Anyone who has spent time in a hospital knows that the process forces you to surrender your dignity and any sense of ownership of your own body. When I began to understand my situation, a profound sense of helplessness came over me. The old Susan would have taken one look at this bullshit arrangement and said, “I’m outa here.” But I wasn’t the old Susan. I was defenseless. I had no control over my brain or my body. I was a in a surreal limbo, alive but only barely. I was attached to wires, monitors, needles, a wound vacuum, tubes, alarms, and an automated blood pressure cuff. There was an inflated wrap on my uninjured leg, rhythmically squeezing and releasing to prevent blood clots.
I had no idea that I’d been pumped full of fluid to stabilize my blood pressure, so when I managed to lift my hands off the sheets I could not make sense of what I was seeing. My hands looked exactly like latex exam gloves blown up like balloons, only bright red in color. Oh, and my fingers were webbed. Yes, webbed. I’ve never taken LSD, but I think seeing my hands for the first time was akin to a bad acid trip. My fingers were painfully swollen to twice their normal size. The first few layers of skin had torn along the length of the inside and outside of each finger, creating transparent wings the consistency of stiff parchment paper.
The first word that floated through my drug-hammered mind was “monster.” I thought I had become a webbed-fingered swamp monster.
During one of my lucid moments – and when a breathing tube wasn’t shoved down my throat – my best friend, Arleen, recalls how I turned to her and asked, “Is this real or is this a dream?”
She assured me it was real. But I kept asking for clarification. Apparently, I wasn’t convinced.
“Okay, so, is this world my real life? Or was the other world my real life?”
Arleen says eventually she had no choice but to shake her head and tell me, “Honestly, Susan, I don’t know what’s real anymore.”

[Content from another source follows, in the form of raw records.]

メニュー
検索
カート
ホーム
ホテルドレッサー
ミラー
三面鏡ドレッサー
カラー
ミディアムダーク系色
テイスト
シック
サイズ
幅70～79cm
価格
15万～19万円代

"Was the other world my real life?" Myself, my daughter, and Arleen, 2006  

Time ceased to exist. For many weeks I was assigned a room without a window. I only saw the sun when orderlies would roll me off for surgery, a trip that required us to pass through an atrium. I remember on more than one occasion asking them to stop for just a few seconds so I could enjoy the natural light coming through the glass. I remember crying at how beautiful it was, how wonderfully warm it felt on my face. I hated to see it go. I wanted more. Even in the haze of pain and drugs, I knew something huge and important had been ripped from me – my identity as a free person in a free world, where I could feel the sunshine.
I often hallucinated from the pain meds. I remember watching the walls of my room undulate because they were alive, composed of millions of tiny, writhing insects. I recall staring at the large analog clock in my room, puzzled by all the extra numbers and wondering why they were in Klingon. I stared out the glass wall into the nursing station thinking I was at a writer’s conference and was waiting in line at the hotel’s front desk.

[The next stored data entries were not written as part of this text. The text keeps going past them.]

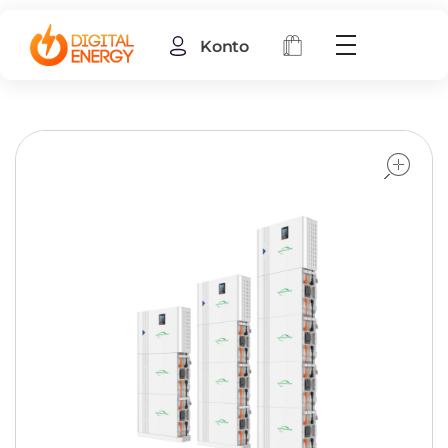
Konto
o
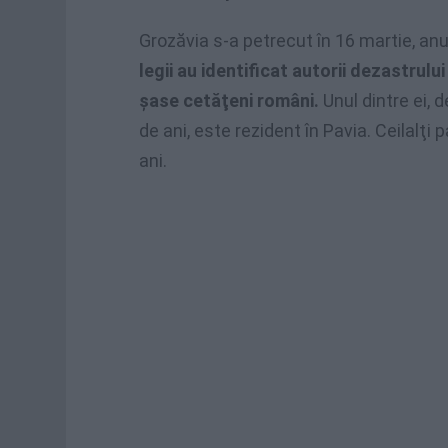
Grozăvia s-a petrecut în 16 martie, anul
legii au identificat autorii dezastrului 
şase cetăţeni români.
Unul dintre ei, d
de ani, este rezident în Pavia. Ceilalţi 
ani.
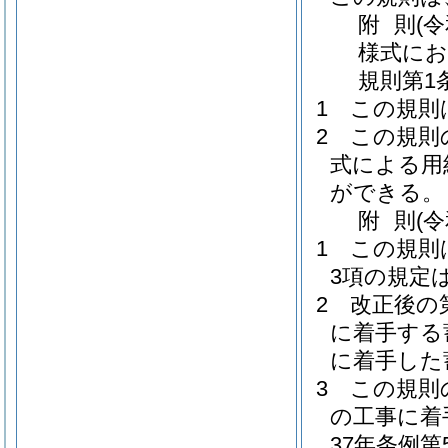
附
則
(
様式にお
規則第1
1
この規則
2
この規則
式による用
ができる。
附
則
(
1
この規則
3項の規定
2
改正後の
に着手する
に着手した
3
この規則
の工事に着
37年条例第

My family and friends came as often as they could, but the hospital was an hour and a half from home and my loved ones had school and jobs and children of their own. So I spent most of the time alone, floating.
Sometimes I would open my eyes and try to scream. But I couldn’t. I wanted to ask questions, have someone talk to me because I was so terrified. But no sound would come out from my lips. No one could hear me. So I would lie there, scared, bewildered, drifting for what felt like forever in that insect-walled room with its Klingon clock, not knowing if I’d ever be allowed to leave.